=== Exercise objective ===
Filter the listing below, keeping only the lines with the word "agent".

━━━━━ Given entries

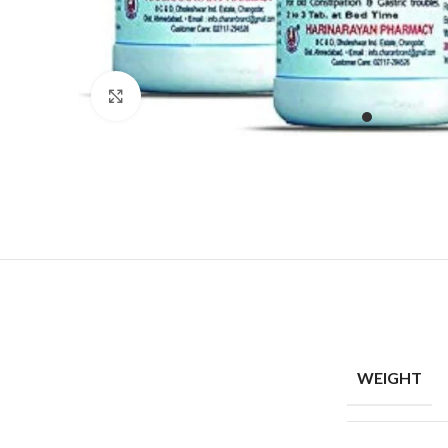
Click to enlarge
WEIGHT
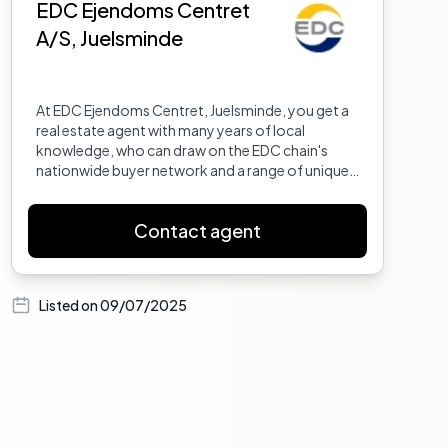
EDC Ejendoms Centret
A/S, Juelsminde
At EDC Ejendoms Centret, Juelsminde, you get a
real estate agent with many years of local
knowledge, who can draw on the EDC chain's
nationwide buyer network and a range of unique
sales tools. This is a clear advantage for you if you
want to sell your property quickly and at the right
Contact agent
price. We are ready to help you, whether it
concerns buying, selling, renting, or leasing real
estate.
Listed on
09/07/2025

━━━━━━━━━━

=== Expected output ===
real estate agent with many years of local
Contact agent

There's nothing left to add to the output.